[What to work on]
Each line in the material below, starting at the one that contains "Per pixel u" and ending at the one that contains "340 753 112.37", should be repeated exactly; the pictures should not.

┄┄┄┄┄┄┄┄┄┄

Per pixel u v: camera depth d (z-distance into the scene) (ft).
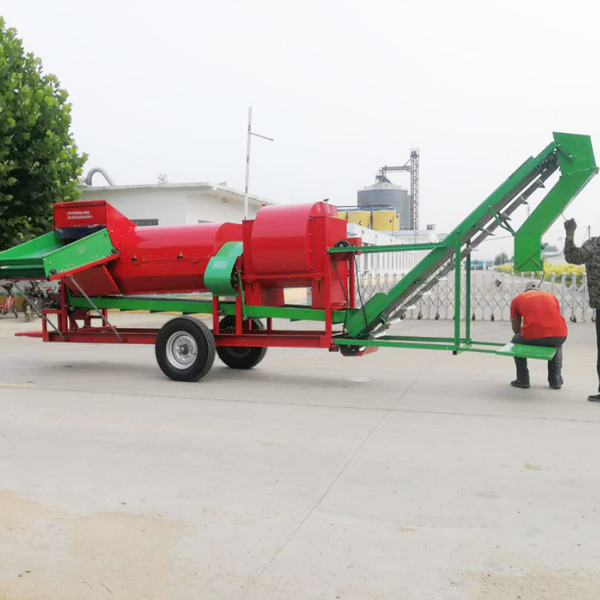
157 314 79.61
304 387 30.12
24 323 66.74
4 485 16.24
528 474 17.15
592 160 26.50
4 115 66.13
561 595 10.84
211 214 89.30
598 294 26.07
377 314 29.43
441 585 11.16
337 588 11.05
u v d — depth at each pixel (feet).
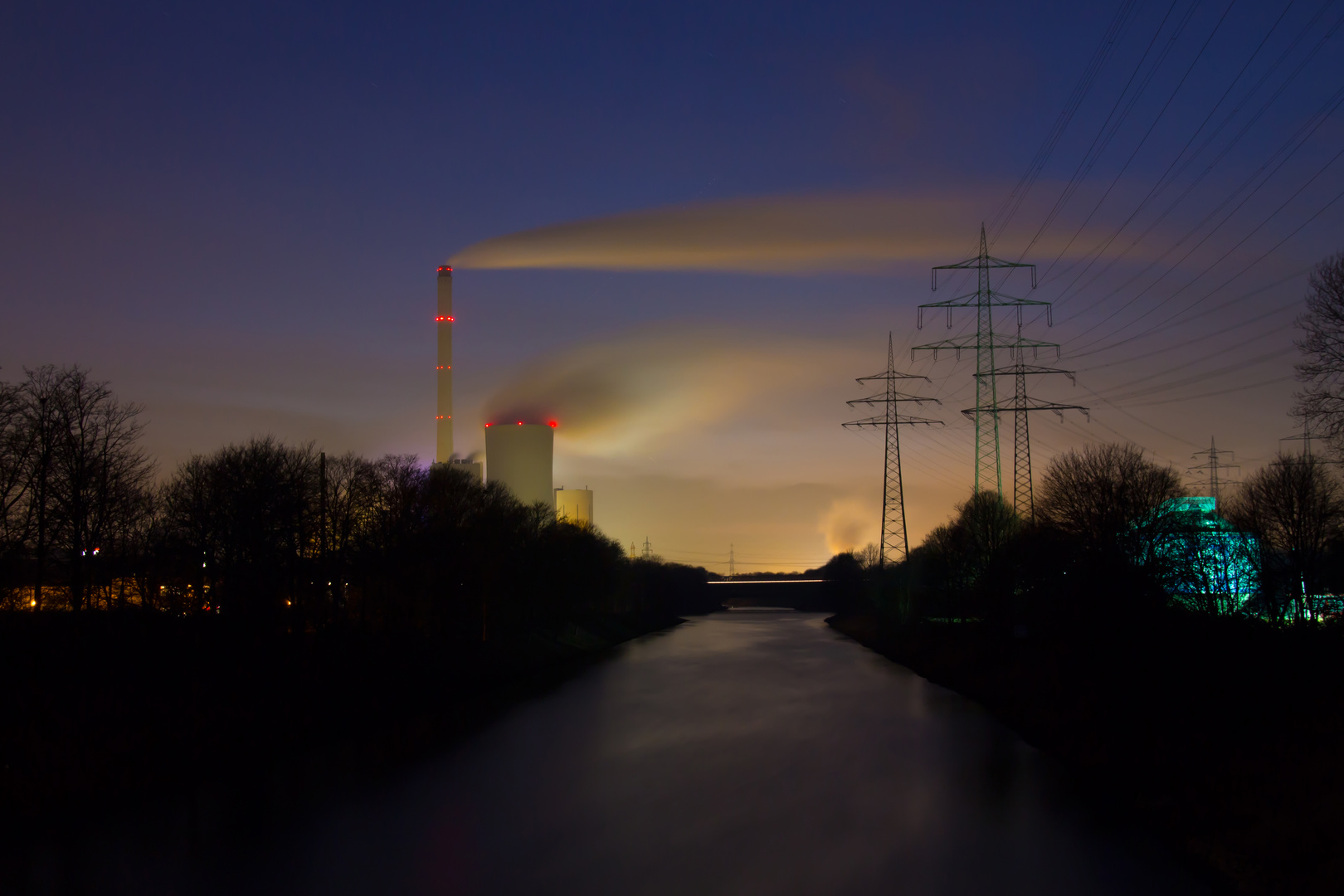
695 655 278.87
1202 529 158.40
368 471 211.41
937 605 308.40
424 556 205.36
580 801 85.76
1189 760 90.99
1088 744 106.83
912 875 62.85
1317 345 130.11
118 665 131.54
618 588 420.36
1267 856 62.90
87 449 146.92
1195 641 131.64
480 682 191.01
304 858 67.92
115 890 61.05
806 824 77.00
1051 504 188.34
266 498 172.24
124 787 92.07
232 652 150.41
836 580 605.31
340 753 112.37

┄┄┄┄┄┄┄┄┄┄

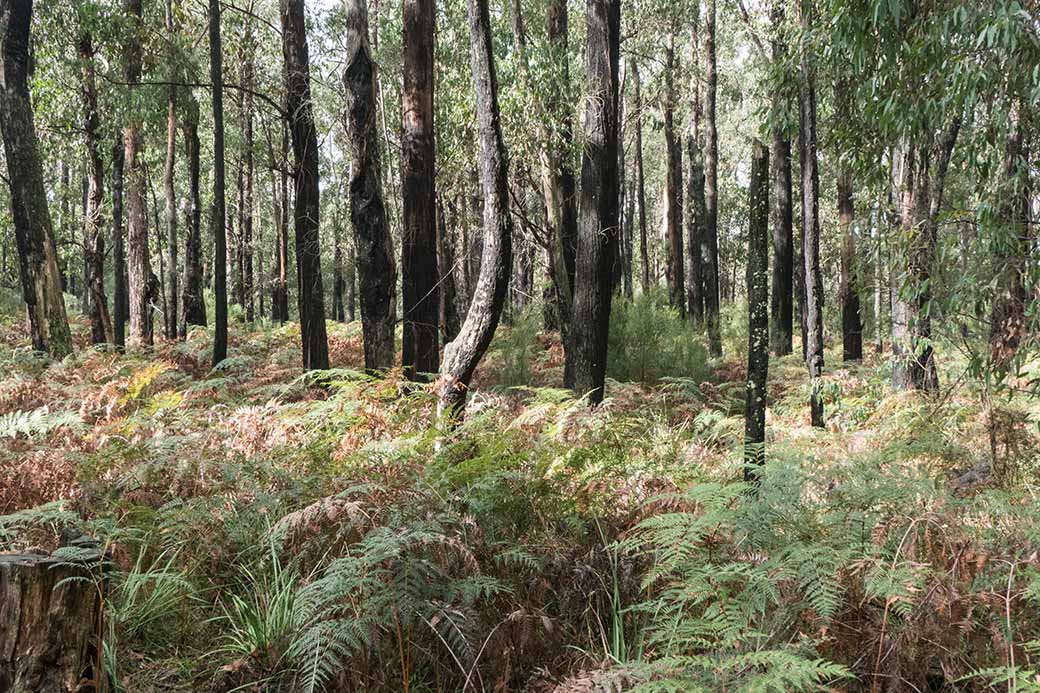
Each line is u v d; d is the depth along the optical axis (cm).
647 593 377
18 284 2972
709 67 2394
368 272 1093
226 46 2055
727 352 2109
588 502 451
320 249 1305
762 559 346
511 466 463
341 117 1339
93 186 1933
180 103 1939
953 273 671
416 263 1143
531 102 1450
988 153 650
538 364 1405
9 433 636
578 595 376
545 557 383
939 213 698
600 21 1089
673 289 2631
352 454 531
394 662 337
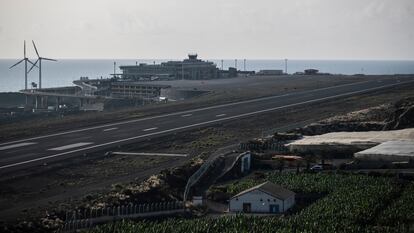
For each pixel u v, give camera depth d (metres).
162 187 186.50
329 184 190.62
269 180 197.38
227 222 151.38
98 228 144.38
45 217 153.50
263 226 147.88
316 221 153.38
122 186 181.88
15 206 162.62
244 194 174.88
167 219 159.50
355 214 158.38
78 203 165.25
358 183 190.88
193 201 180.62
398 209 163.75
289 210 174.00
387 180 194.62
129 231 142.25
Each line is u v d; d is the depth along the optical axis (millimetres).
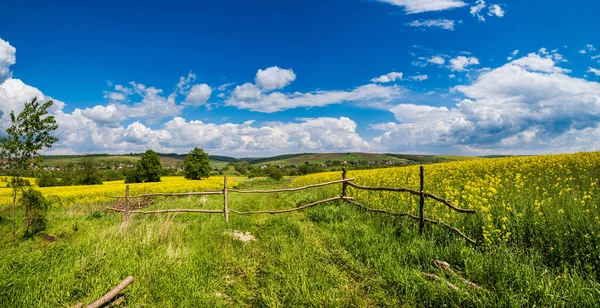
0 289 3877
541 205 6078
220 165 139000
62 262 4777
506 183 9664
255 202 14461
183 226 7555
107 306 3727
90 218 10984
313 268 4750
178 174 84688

┄┄┄┄┄┄┄┄┄┄

[Response area]
Per pixel u v: camera depth d (z-distance into the scene) (ft).
157 314 79.61
304 387 30.12
24 323 66.74
4 485 16.24
528 474 17.15
592 160 26.50
4 115 66.13
561 595 10.84
211 214 89.30
598 294 26.07
377 314 29.43
441 585 11.16
337 588 11.05
u v d — depth at each pixel (feet).
695 655 278.87
1202 529 158.40
368 471 211.41
937 605 308.40
424 556 205.36
580 801 85.76
1189 760 90.99
1088 744 106.83
912 875 62.85
1317 345 130.11
118 665 131.54
618 588 420.36
1267 856 62.90
87 449 146.92
1195 641 131.64
480 682 191.01
304 858 67.92
115 890 61.05
806 824 77.00
1051 504 188.34
266 498 172.24
124 787 92.07
232 652 150.41
836 580 605.31
340 753 112.37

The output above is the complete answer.